Using Algorithms to Augment a Unique ID
Unique ID Generator generates a unique ID for each record by either numbering each record sequentially or generating a date-time stamp for each record. You can optionally use algorithms to append additional information to the sequential or date-time unique ID, thereby creating a more complex unique ID and one that is more likely to be truly unique.
- In the Unique ID Generator stage, click Add.
-
In the Algorithm field, select the algorithm you want to
use to generate additional information in the ID.
- Consonant
- Returns specified fields with consonants removed.
- Double Metaphone
- Returns a code based on a phonetic representation of their characters. Double Metaphone is an improved version of the Metaphone algorithm, and attempts to account for the many irregularities found in different languages.
- Koeln
- Indexes names by sound as they are pronounced in German. Allows names with the same pronunciation to be encoded to the same representation so that they can be matched, despite minor differences in spelling. The result is always a sequence of numbers; special characters and white spaces are ignored. This option was developed to respond to limitations of Soundex.
- MD5
- A message digest algorithm that produces a 128-bit hash value. This algorithm is commonly used to check data integrity.
- Metaphone
- Returns a Metaphone coded key of selected fields. Metaphone is an algorithm for coding words using their English pronunciation.
- SpanishMetaphone
- Returns a Metaphone coded key of selected fields for the Spanish language. This metaphone algorithm codes words using their Spanish pronunciation.
- Metaphone 3
- Improves upon the Metaphone and Double Metaphone algorithms with more exact consonant and internal vowel settings that allow you to produce words or names more or less closely matched to search terms on a phonetic basis. Metaphone 3 increases the accuracy of phonetic encoding to 98%. This option was developed to respond to limitations of Soundex.

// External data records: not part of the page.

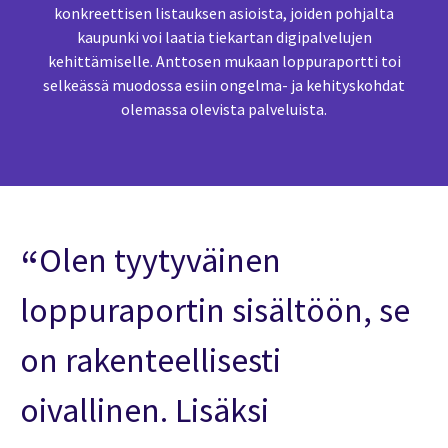
konkreettisen listauksen asioista, joiden pohjalta
kaupunki voi laatia tiekartan digipalvelujen
kehittämiselle. Anttosen mukaan loppuraportti toi
selkeässä muodossa esiin ongelma- ja kehityskohdat
olemassa olevista palveluista.
Olen tyytyväinen
loppuraportin sisältöön, se
on rakenteellisesti
oivallinen. Lisäksi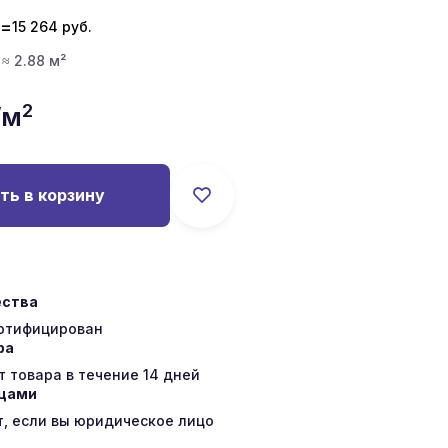
=
15 264
руб.
 ≈ 2.88 м²
2
/м
ть в корзину
ества
ертифицирован
ра
 товара в течение 14 дней
ицами
т, если вы юридическое лицо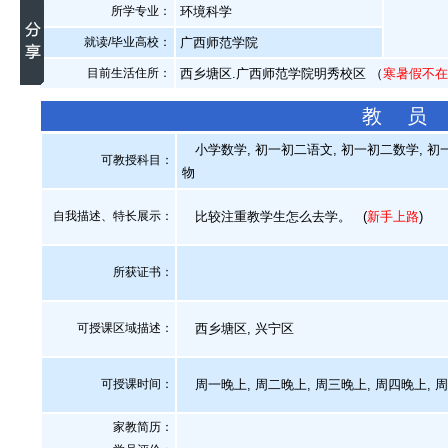
所学专业：
环境科学
就读/毕业高校：
广西师范学院
目前生活住所：
西乡塘区.广西师范学院明秀校区 （
寒暑假不
教 员
小学数学, 初一初二语文, 初一初二数学, 初一
可教授科目：
物
自我描述、特长展示
：
比较注重教学生怎么去学。
(
新手上路
)
所获证书
：
可授课区域描述：
西乡塘区, 兴宁区
可授课时间：
周一晚上, 周二晚上, 周三晚上, 周四晚上, 
家教简历：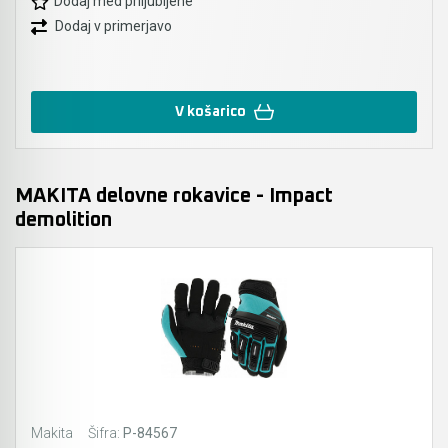
Dodaj med priljubljene
Dodaj v primerjavo
V košarico
MAKITA delovne rokavice - Impact
demolition
Makita
Šifra:
P-84567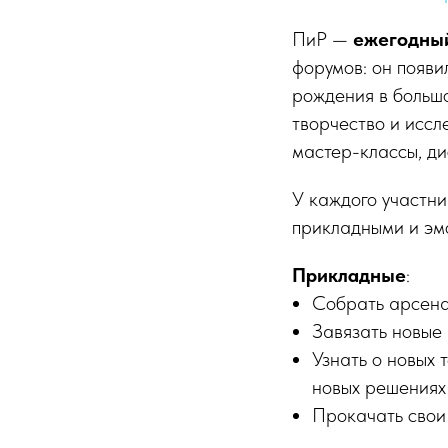
ПиР —
ежегодный
форумов: он появи
рождения в больш
творчество и иссл
мастер-классы, дис
У каждого участни
прикладными и эм
Прикладные
:
Собрать арсена
Завязать новые
Узнать о новых 
новых решениях
Прокачать свои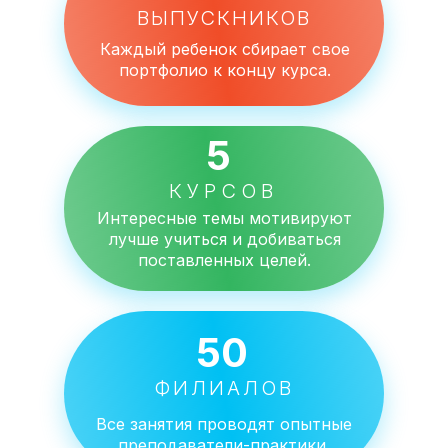
ВЫПУСКНИКОВ
Каждый ребенок сбирает свое
портфолио к концу курса.
5
КУРСОВ
Интересные темы мотивируют
лучше учиться и добиваться
поставленных целей.
50
ФИЛИАЛОВ
Все занятия проводят опытные
преподаватели-практики.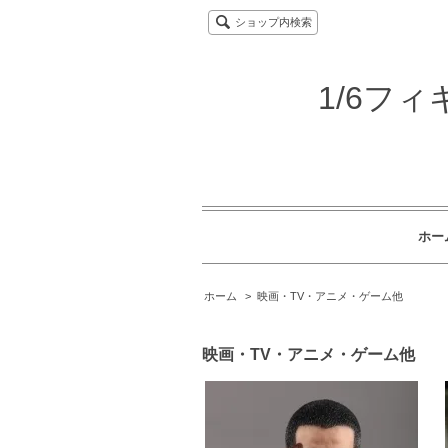
ショップ内検索
1/6フ
ホー
ホーム
>
映画・TV・アニメ・ゲーム他
映画・TV・アニメ・ゲーム他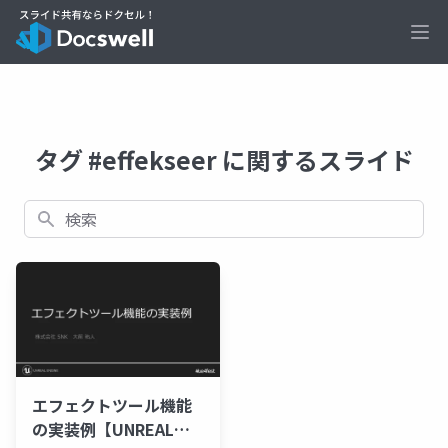
Ope
タグ #effekseer に関するスライド
検索
エフェクトツール機能
の実装例【UNREAL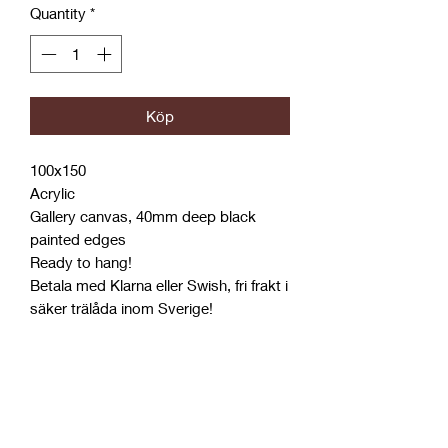
Quantity
*
Köp
100x150
Acrylic
Gallery canvas, 40mm deep black
painted edges
Ready to hang!
Betala med Klarna eller Swish, fri frakt i
säker trälåda inom Sverige!
Studio pick up (Sweden)
Om du har möjlighet att själv hämta
World wide shipping
upp din målning i studion som är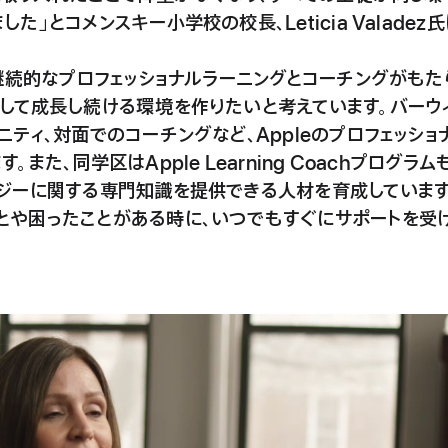
た」とコメンスキー小学校の校長、Leticia Valadez
、継続的なプロフェッショナルラーニングとコーチングがもた
して成長し続ける環境を作りたいと考えています。バーウ
ニティ、対面でのコーチングなど、Appleのプロフェッシ
。また、同学区はApple Learning Coachプログ
ロジーに関する専門知識を提供できる人材を育成しています
とや困ったことがある時に、いつでもすぐにサポートを受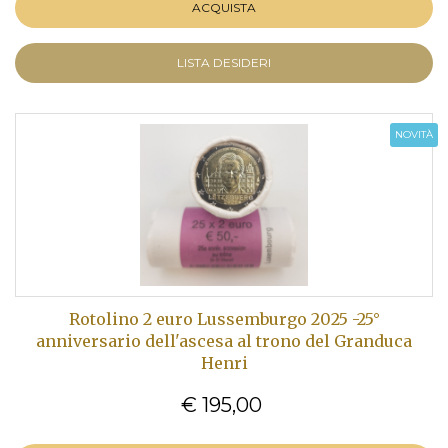
ACQUISTA
LISTA DESIDERI
NOVITÀ
Rotolino 2 euro Lussemburgo 2025 -25°
anniversario dell'ascesa al trono del Granduca
Henri
€ 195,00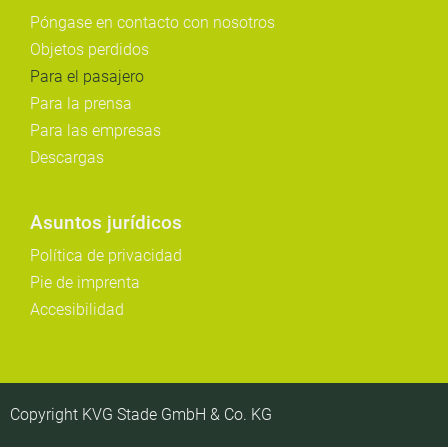
Póngase en contacto con nosotros
Objetos perdidos
Para el pasajero
Para la prensa
Para las empresas
Descargas
Asuntos jurídicos
Política de privacidad
Pie de imprenta
Accesibilidad
Copyright KVG Stade GmbH & Co. KG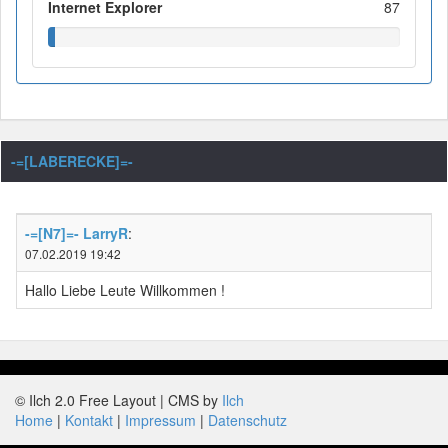
Internet Explorer
87
-=[LABERECKE]=-
-=[N7]=- LarryR
:
07.02.2019 19:42
Hallo Liebe Leute Willkommen !
© Ilch 2.0 Free Layout | CMS by
Ilch
Home
Kontakt
Impressum
Datenschutz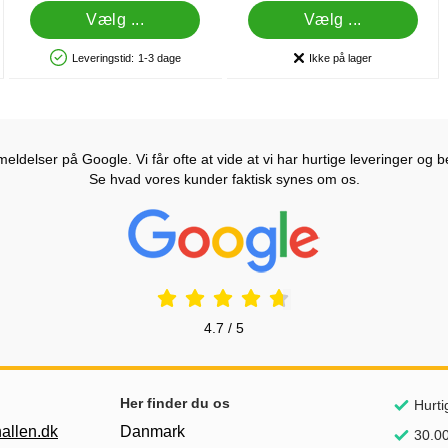
Vælg ...
Vælg ...
Leveringstid:
1-3 dage
Ikke på lager
Produkttilgængelighed: På lager
Produkttilgængelighed:
ldelser på Google. Vi får ofte at vide at vi har hurtige leveringer og b
Se hvad vores kunder faktisk synes om os.
Prisjakt Anmeldelser: 4.7 Stjerne
4.7 / 5
Her finder du os
Hurti
allen.dk
Danmark
30.00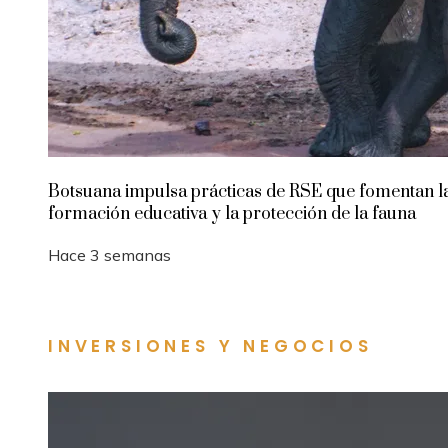
Botsuana impulsa prácticas de RSE que fomentan l
formación educativa y la protección de la fauna
Hace 3 semanas
INVERSIONES Y NEGOCIOS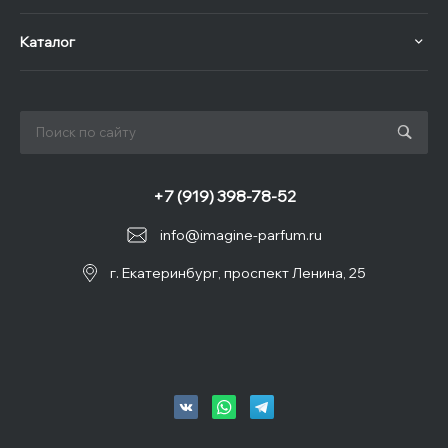
Каталог
+7 (919) 398-78-52
info@imagine-parfum.ru
г. Екатеринбург, проспект Ленина, 25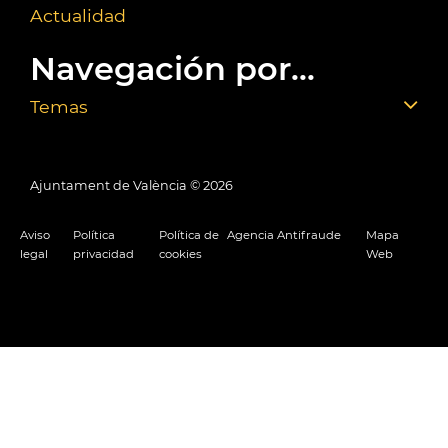
Actualidad
Navegación por...
Temas
Ajuntament de València ©
2026
Aviso
Política
Política de
Agencia Antifraude
Mapa
legal
privacidad
cookies
Web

- In the Field name field, choose the field to which you want to apply the algorithm. For example, if you chose the soundex algorithm and chose a field named City, the ID would be generated by applying the soundex algorithm to the data in the City field.
-
If you selected the substring algorithm, specify the portion of the field you
want to use in the substring:
- In the Start position field, specify the position in the field where you want the substring to begin.
-
In the Length field, select the number of
characters from the start position that you want to include in the
substring.
For example, say you have this data in a field named LastName:
Augustine
If you specified 3 as the start position and 6 as the end position, the substring would produce:
gustin
- Check the Remove noise characters box to remove all non-numeric and non-alpha characters such as hyphens, white space, and other special characters from the field before applying the algorithm.
- For consonant and substring algorithms, you can sort the data in the field before applying the algorithm by checking the Sort input box. You can then choose to sort either the characters in the field or terms in the field in alphabetical order.
- Click OK to save your settings.
-
Repeat as needed if you want to add additional algorithms to produce a more complex ID.
Note: The unique key definition is always displayed in a different color and cannot be deleted.